Kandell testified he and Daedone met at The Welcomed Consensus and, before founding OneTaste, expected to take over More University, both California intentional communities. It was also out of a practice of these communities that Daedone created OneTaste’s signature concept: “Orgasmic Meditation,” or OM. In Kandell’s telling, OM was borne out of Daedone’s transformation of “Deliberate Orgasm,” which was less structured and more male-focused.

The pair also iterated to find its footing. They focused on a practice to teach “personal responsibility in communications” but returned to sexuality after students found Daedone’s teachings too “intense,” “weighty,” and “complex.”

Kandell, a former software engineer, invested $350k of the $500k he received from selling his house, which the team used to live and work out of various properties, ultimately landing on Folsom Street in San Francisco. To make money, they offered courses, workshops, yoga classes, and massages. They’d also tried a bookstore and a café. The team offered a “work trade” program, allowing community members to live with and take courses for free in exchange for contributing various types of work.

OneTaste’s community and offerings were also openly sexual—with offerings like Naked Yoga being found on city tour guides and residents finding their Orgasmic Meditation classes via meetup.com.

By 2007, Kandell testified that the organization sought to more formally structure the community element as distinct from OneTaste’s business retreats and courses—a process that he said was gradual.

Testimony showed that many of OneTaste’s team members had feet on both sides of these lines—sometimes as volunteers, or as customers, or as staff. The radical ideas about communication and sexuality that played a role in distinguishing the group in earlier favorable press and public reception have also played a role in the government’s case against it.

Kandell testified that he thought the word “manipulation” had unfairly “negative connotations,” and he defined it as simply “directing towards a higher goal” or “past their own perceived abilities and limitations.” Prosecutors argued that because OneTaste’s team “pushed people past their comfort zones” for sales, as Kandell testified, the team was criminally conspiring to “manipulate staff into working longer hours and working harder.”

OneTaste also assigned some community members “handlers” for attending to widely varied personal needs—from cooking and cleaning to sexual activity. In particular, multiple OneTaste community members testified that they’d been assigned as a “handler” to Reese Jones, a client of OneTaste, who would later date Daedone and also make a loan to the company.

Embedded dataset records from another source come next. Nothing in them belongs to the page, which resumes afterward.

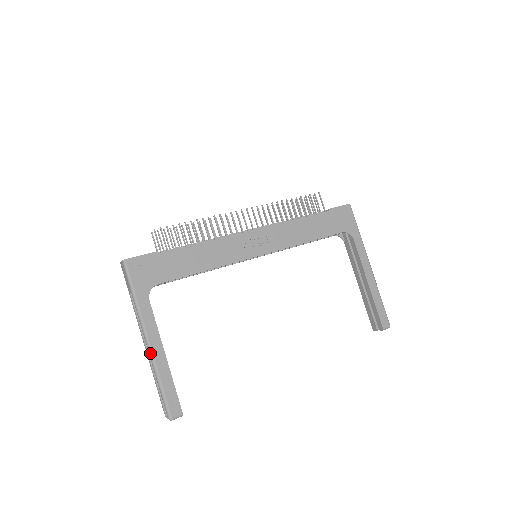
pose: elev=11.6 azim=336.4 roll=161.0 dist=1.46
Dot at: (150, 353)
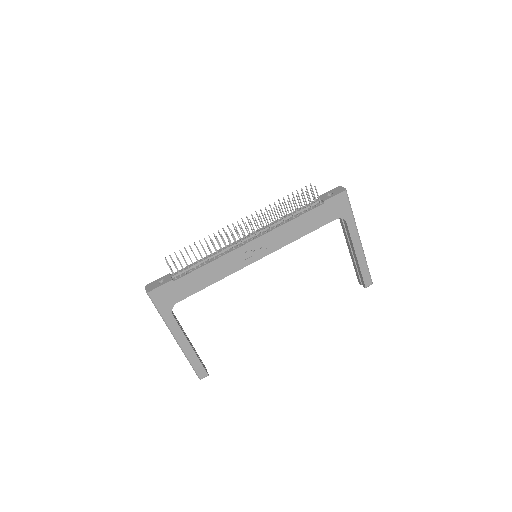
Dot at: (180, 347)
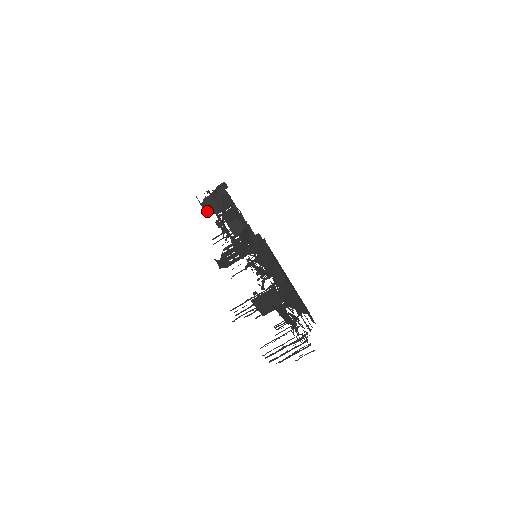
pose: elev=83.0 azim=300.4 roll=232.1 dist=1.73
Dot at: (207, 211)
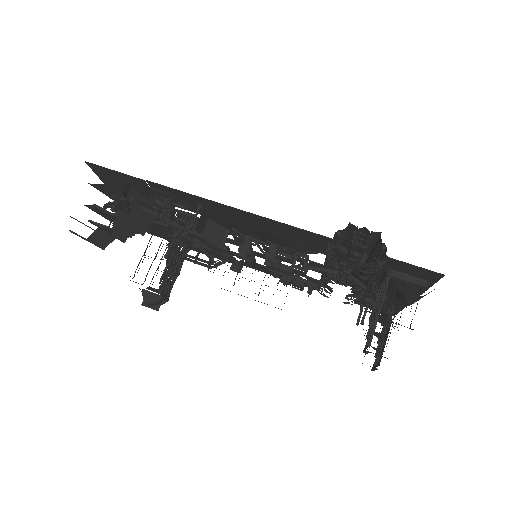
Dot at: (99, 243)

All testified that they didn’t turn down the request—only one voiced not wanting to participate “at the end” of their time.

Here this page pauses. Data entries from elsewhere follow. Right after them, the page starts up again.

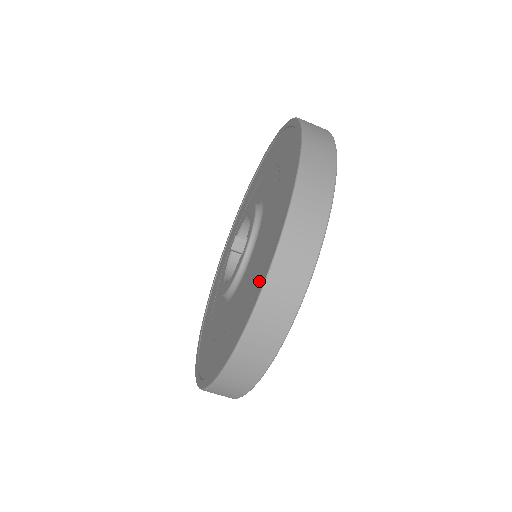
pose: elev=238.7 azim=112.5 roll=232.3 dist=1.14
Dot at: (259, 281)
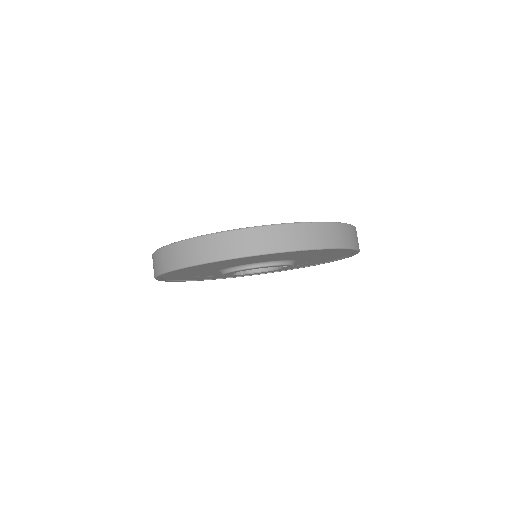
Dot at: occluded
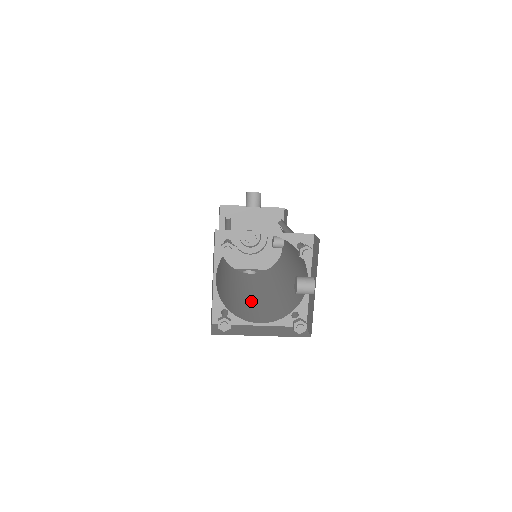
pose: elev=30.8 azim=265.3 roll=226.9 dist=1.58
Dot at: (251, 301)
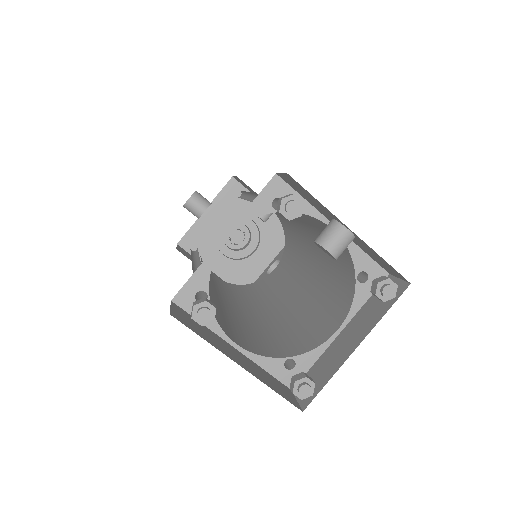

One witness testified that because Daedone taught that “the most powerful version” of herself could be reached by “letting go” of her preferences, she worried she’d face “shaming” and “disapproval” for saying no to suggestions and be “put in the doghouse socially and professionally.” She testified that it would be “like death” to her position in the world of OneTaste because it was such a “big deal” to be offered the opportunity. The defense has argued that this amounts to “fear of being kicked out of the group chat” and “loss of social status,” which didn’t amount to serious harm or the threat of it.

Multiple witnesses testified that they’d taken on five-figure debts to take courses and that OneTaste team and community members had encouraged them.

Daedone and Cherwitz, the government argued, “caused her severe psychological harm” and coerced Gill into performing sexual labor because she was afraid of Daedone.

Testimony thus far may not reflect the general experience of OneTaste community members or where the alleged victims would be if not for their interaction with OneTaste.

The Court has blocked testimony regarding positive experiences with OneTaste on the grounds that no matter how infrequent abuses may be, they would still be criminal. Also, as argued by the defense, many of the victims who sought OneTaste’s teaching and community brought the behaviors or mental health issues cited as scandalizing evidence with them to OneTaste.

Revolver will continue reporting through the verdict.